Zum Geburtstag viel Glück. Es war eine kleine Feier am 14. April 2016 in Kevelaer. Marco hatte ein paar Leute eingeladen – fünf, um genau zu sein. Mit dabei: Natalie. Er kannte sie vom Sehen. Sie kannte ihn nicht.

Das Gute – das Schlechte

Marco und Natalie haben im Leben nicht nur die Sonnenseite erlebt. „Meine Eltern waren alkoholabhängig“, erzählt Marco. Die Mutter trank während der Schwangerschaft und machte ein ungeborenes Kind zum Opfer. Natalies Vergangenheit: Gewalt-Erfahrungen auf allen Ebenen. Bei den Eltern, bei ihrem Freund. Das Ergebnis: Bindungsstörung.
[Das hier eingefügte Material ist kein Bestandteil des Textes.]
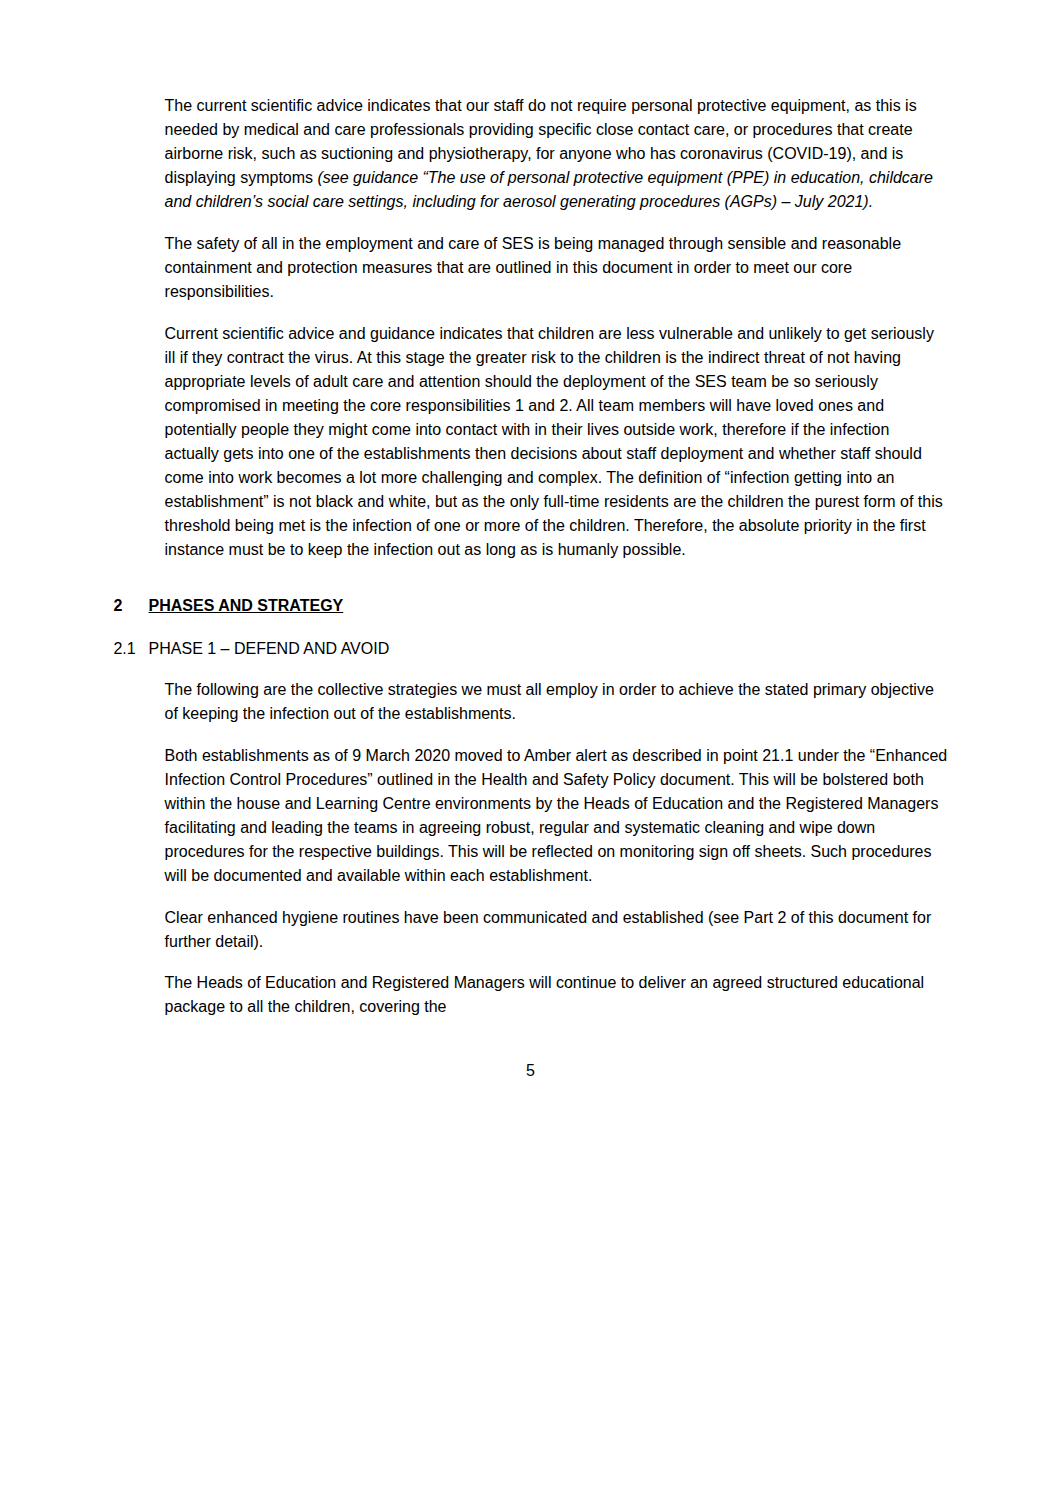The current scientific advice indicates that our staff do not require personal protective equipment, as this is needed by medical and care professionals providing specific close contact care, or procedures that create airborne risk, such as suctioning and physiotherapy, for anyone who has coronavirus (COVID-19), and is displaying symptoms (see guidance “The use of personal protective equipment (PPE) in education, childcare and children’s social care settings, including for aerosol generating procedures (AGPs) – July 2021).
The safety of all in the employment and care of SES is being managed through sensible and reasonable containment and protection measures that are outlined in this document in order to meet our core responsibilities.
Current scientific advice and guidance indicates that children are less vulnerable and unlikely to get seriously ill if they contract the virus. At this stage the greater risk to the children is the indirect threat of not having appropriate levels of adult care and attention should the deployment of the SES team be so seriously compromised in meeting the core responsibilities 1 and 2. All team members will have loved ones and potentially people they might come into contact with in their lives outside work, therefore if the infection actually gets into one of the establishments then decisions about staff deployment and whether staff should come into work becomes a lot more challenging and complex. The definition of “infection getting into an establishment” is not black and white, but as the only full-time residents are the children the purest form of this threshold being met is the infection of one or more of the children. Therefore, the absolute priority in the first instance must be to keep the infection out as long as is humanly possible.
2 PHASES AND STRATEGY
2.1 PHASE 1 – DEFEND AND AVOID
The following are the collective strategies we must all employ in order to achieve the stated primary objective of keeping the infection out of the establishments.
Both establishments as of 9 March 2020 moved to Amber alert as described in point 21.1 under the “Enhanced Infection Control Procedures” outlined in the Health and Safety Policy document. This will be bolstered both within the house and Learning Centre environments by the Heads of Education and the Registered Managers facilitating and leading the teams in agreeing robust, regular and systematic cleaning and wipe down procedures for the respective buildings. This will be reflected on monitoring sign off sheets. Such procedures will be documented and available within each establishment.
Clear enhanced hygiene routines have been communicated and established (see Part 2 of this document for further detail).
The Heads of Education and Registered Managers will continue to deliver an agreed structured educational package to all the children, covering the
5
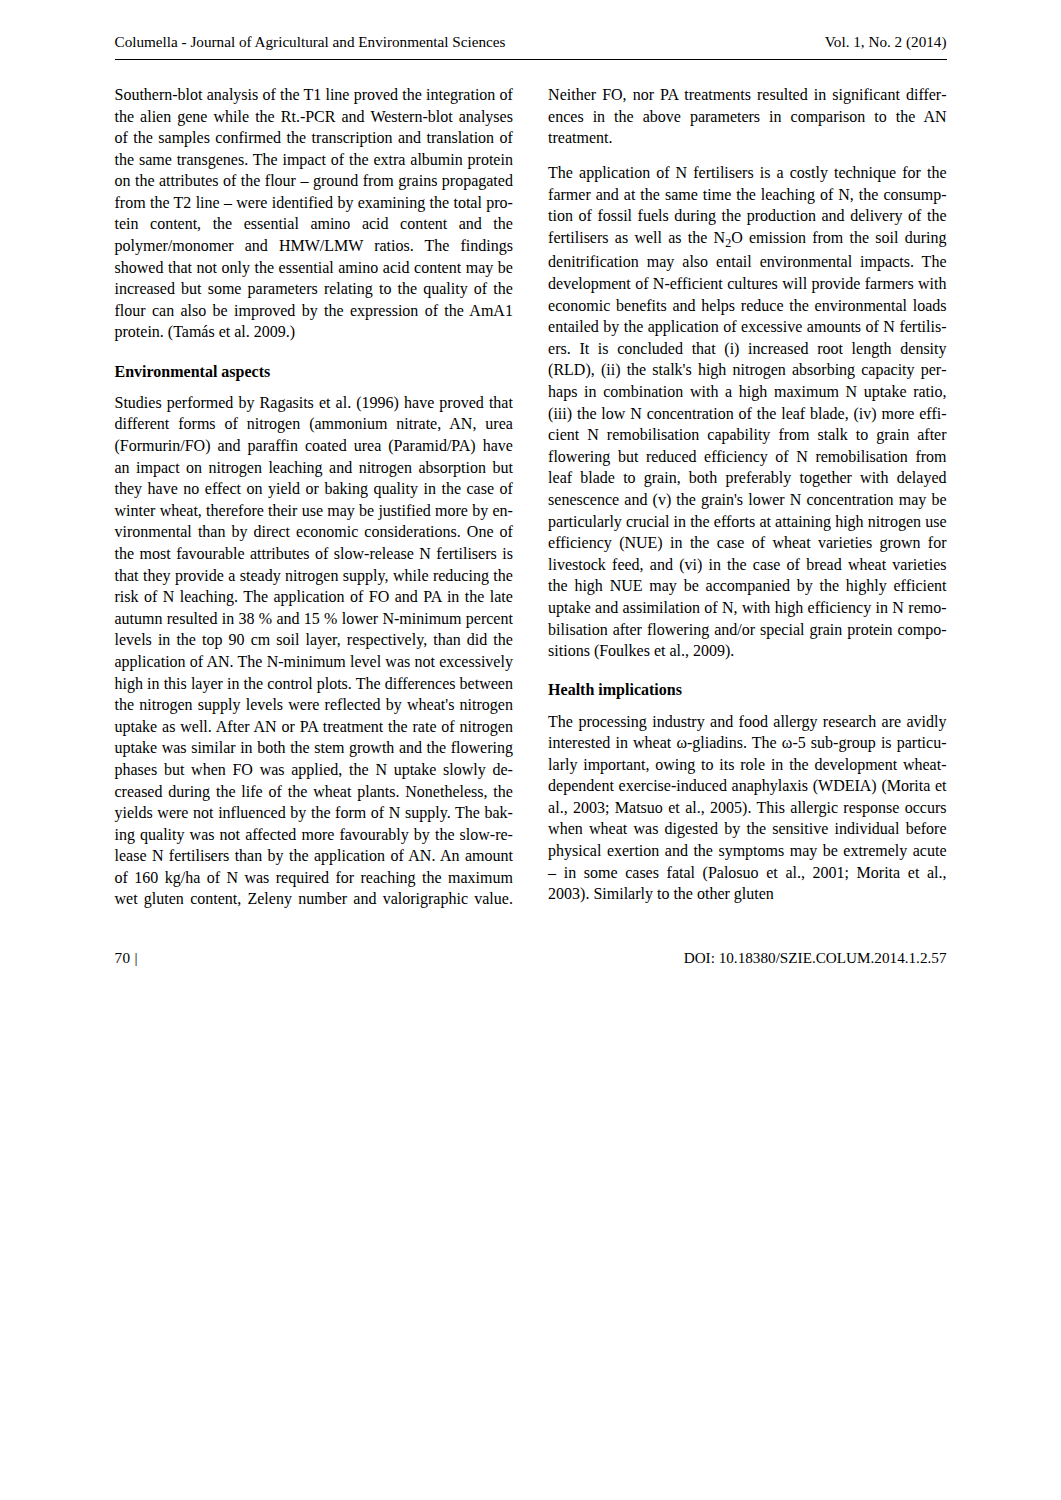Columella - Journal of Agricultural and Environmental Sciences Vol. 1, No. 2 (2014)
Southern-blot analysis of the T1 line proved the integration of the alien gene while the Rt.-PCR and Western-blot analyses of the samples confirmed the transcription and translation of the same transgenes. The impact of the extra albumin protein on the attributes of the flour – ground from grains propagated from the T2 line – were identified by examining the total protein content, the essential amino acid content and the polymer/monomer and HMW/LMW ratios. The findings showed that not only the essential amino acid content may be increased but some parameters relating to the quality of the flour can also be improved by the expression of the AmA1 protein. (Tamás et al. 2009.)
Environmental aspects
Studies performed by Ragasits et al. (1996) have proved that different forms of nitrogen (ammonium nitrate, AN, urea (Formurin/FO) and paraffin coated urea (Paramid/PA) have an impact on nitrogen leaching and nitrogen absorption but they have no effect on yield or baking quality in the case of winter wheat, therefore their use may be justified more by environmental than by direct economic considerations. One of the most favourable attributes of slow-release N fertilisers is that they provide a steady nitrogen supply, while reducing the risk of N leaching. The application of FO and PA in the late autumn resulted in 38 % and 15 % lower N-minimum percent levels in the top 90 cm soil layer, respectively, than did the application of AN. The N-minimum level was not excessively high in this layer in the control plots. The differences between the nitrogen supply levels were reflected by wheat's nitrogen uptake as well. After AN or PA treatment the rate of nitrogen uptake was similar in both the stem growth and the flowering phases but when FO was applied, the N uptake slowly decreased during the life of the wheat plants. Nonetheless, the yields were not influenced by the form of N supply. The baking quality was not affected more favourably by the slow-release N fertilisers than by the application of AN. An amount of 160 kg/ha of N was required for reaching the maximum wet gluten content, Zeleny number and valorigraphic value. Neither FO, nor PA treatments resulted in significant differences in the above parameters in comparison to the AN treatment.
The application of N fertilisers is a costly technique for the farmer and at the same time the leaching of N, the consumption of fossil fuels during the production and delivery of the fertilisers as well as the N2O emission from the soil during denitrification may also entail environmental impacts. The development of N-efficient cultures will provide farmers with economic benefits and helps reduce the environmental loads entailed by the application of excessive amounts of N fertilisers. It is concluded that (i) increased root length density (RLD), (ii) the stalk's high nitrogen absorbing capacity perhaps in combination with a high maximum N uptake ratio, (iii) the low N concentration of the leaf blade, (iv) more efficient N remobilisation capability from stalk to grain after flowering but reduced efficiency of N remobilisation from leaf blade to grain, both preferably together with delayed senescence and (v) the grain's lower N concentration may be particularly crucial in the efforts at attaining high nitrogen use efficiency (NUE) in the case of wheat varieties grown for livestock feed, and (vi) in the case of bread wheat varieties the high NUE may be accompanied by the highly efficient uptake and assimilation of N, with high efficiency in N remobilisation after flowering and/or special grain protein compositions (Foulkes et al., 2009).
Health implications
The processing industry and food allergy research are avidly interested in wheat ω-gliadins. The ω-5 sub-group is particularly important, owing to its role in the development wheat-dependent exercise-induced anaphylaxis (WDEIA) (Morita et al., 2003; Matsuo et al., 2005). This allergic response occurs when wheat was digested by the sensitive individual before physical exertion and the symptoms may be extremely acute – in some cases fatal (Palosuo et al., 2001; Morita et al., 2003). Similarly to the other gluten
70 | DOI: 10.18380/SZIE.COLUM.2014.1.2.57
Das Lernmuster: Erst passiert etwas Gutes, aber es folgt fast immer etwas Schlechtes. Zum Beispiel ein zerstörtes Trommelfell – Folge eines Schlages. Wenn dem Guten immer das Schlechte folgt, entwickelt sich eine Idee: Vielleicht passiert nichts Schlechtes mehr, wenn man sich auf das Gute nicht einlässt.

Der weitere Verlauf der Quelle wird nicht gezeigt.